> REQUIREMENT
The entries below contain a line with "(39 F.Mask user)" and a line with "(trace_clearance 0.2)". Retype exactly everything from the first down to the second, both included, and nothing else.

☆ ☆ ☆

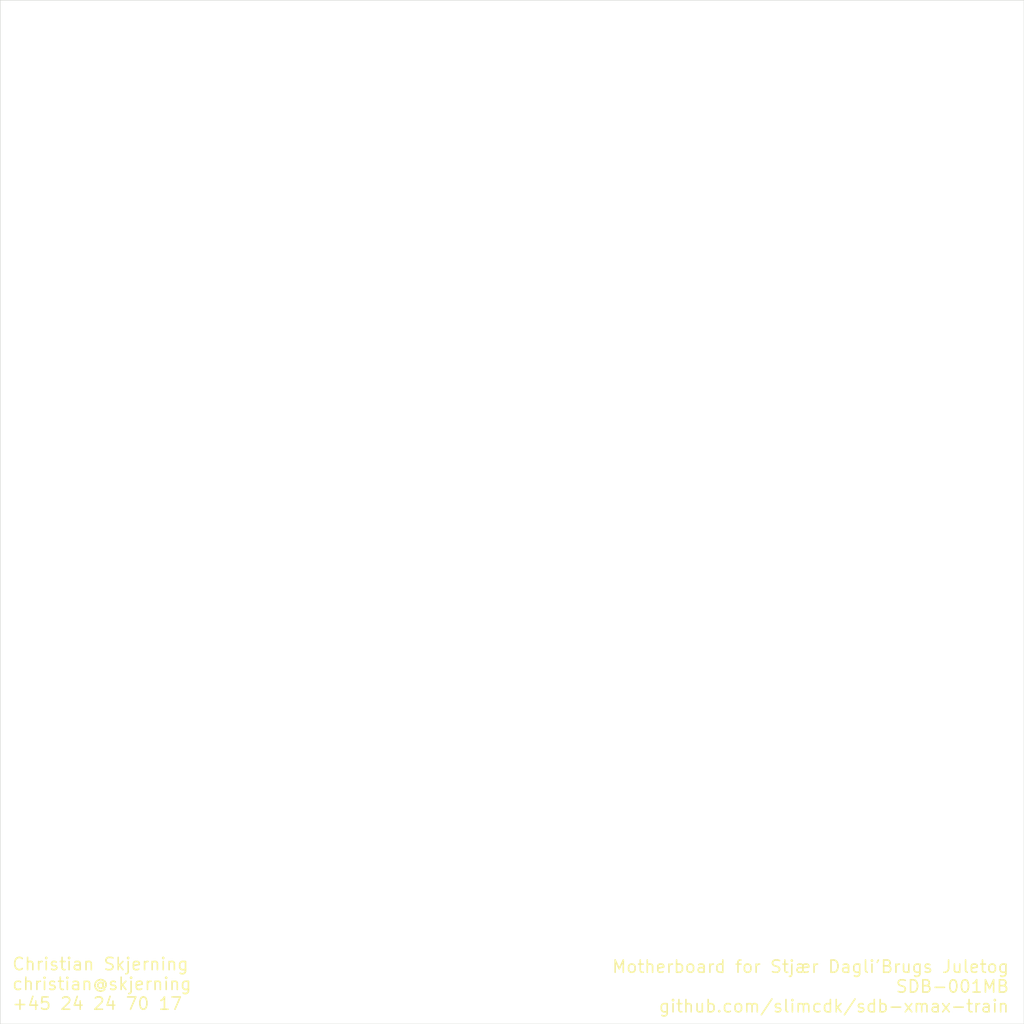
<source format=kicad_pcb>
(kicad_pcb (version 20171130) (host pcbnew 5.1.4+dfsg1-1)

  (general
    (thickness 1.6)
    (drawings 6)
    (tracks 0)
    (zones 0)
    (modules 0)
    (nets 1)
  )

  (page A4)
  (layers
    (0 F.Cu signal)
    (31 B.Cu signal)
    (32 B.Adhes user)
    (33 F.Adhes user)
    (34 B.Paste user)
    (35 F.Paste user)
    (36 B.SilkS user)
    (37 F.SilkS user)
    (38 B.Mask user)
    (39 F.Mask user)
    (40 Dwgs.User user)
    (41 Cmts.User user)
    (42 Eco1.User user)
    (43 Eco2.User user)
    (44 Edge.Cuts user)
    (45 Margin user)
    (46 B.CrtYd user)
    (47 F.CrtYd user)
    (48 B.Fab user)
    (49 F.Fab user)
  )

  (setup
    (last_trace_width 0.25)
    (trace_clearance 0.2)
    (zone_clearance 0.508)
    (zone_45_only no)
    (trace_min 0.2)
    (via_size 0.8)
    (via_drill 0.4)
    (via_min_size 0.4)
    (via_min_drill 0.3)
    (uvia_size 0.3)
    (uvia_drill 0.1)
    (uvias_allowed no)
    (uvia_min_size 0.2)
    (uvia_min_drill 0.1)
    (edge_width 0.05)
    (segment_width 0.2)
    (pcb_text_width 0.3)
    (pcb_text_size 1.5 1.5)
    (mod_edge_width 0.12)
    (mod_text_size 1 1)
    (mod_text_width 0.15)
    (pad_size 1.524 1.524)
    (pad_drill 0.762)
    (pad_to_mask_clearance 0.051)
    (solder_mask_min_width 0.25)
    (aux_axis_origin 0 0)
    (visible_elements FFFFFF7F)
    (pcbplotparams
      (layerselection 0x010fc_ffffffff)
      (usegerberextensions false)
      (usegerberattributes false)
      (usegerberadvancedattributes false)
      (creategerberjobfile false)
      (excludeedgelayer true)
      (linewidth 0.100000)
      (plotframeref false)
      (viasonmask false)
      (mode 1)
      (useauxorigin false)
      (hpglpennumber 1)
      (hpglpenspeed 20)
      (hpglpendiameter 15.000000)
      (psnegative false)
      (psa4output false)
      (plotreference true)
      (plotvalue true)
      (plotinvisibletext false)
      (padsonsilk false)
      (subtractmaskfromsilk false)
      (outputformat 1)
      (mirror false)
      (drillshape 1)
      (scaleselection 1)
      (outputdirectory ""))
  )

  (net 0 "")

  (net_class Default "This is the default net class."
    (clearance 0.2)
    (trace_width 0.25)
    (via_dia 0.8)
    (via_drill 0.4)
    (uvia_dia 0.3)
    (uvia_drill 0.1)
  )

  (gr_text "Christian Skjerning\nchristian@skjerning\n+45 24 24 70 17" (at 21.082 116.078) (layer F.SilkS) (tstamp 5E12FB48)
    (effects (font (size 1.2 1.2) (thickness 0.15)) (justify left))
  )
  (gr_text "Motherboard for Stjær Dagli'Brugs Juletog\nSDB-001MB\ngithub.com/slimcdk/sdb-xmax-train" (at 118.618 116.332) (layer F.SilkS)
    (effects (font (size 1.2 1.2) (thickness 0.15)) (justify right))
  )
  (gr_line (start 20 20) (end 120 20) (layer Edge.Cuts) (width 0.05))
  (gr_line (start 120 20) (end 120 120) (layer Edge.Cuts) (width 0.05))
  (gr_line (start 20 120) (end 120 120) (layer Edge.Cuts) (width 0.05))
  (gr_line (start 20 20) (end 20 120) (layer Edge.Cuts) (width 0.05))

)

</source>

☆ ☆ ☆

> SOLUTION
    (39 F.Mask user)
    (40 Dwgs.User user)
    (41 Cmts.User user)
    (42 Eco1.User user)
    (43 Eco2.User user)
    (44 Edge.Cuts user)
    (45 Margin user)
    (46 B.CrtYd user)
    (47 F.CrtYd user)
    (48 B.Fab user)
    (49 F.Fab user)
  )

  (setup
    (last_trace_width 0.25)
    (trace_clearance 0.2)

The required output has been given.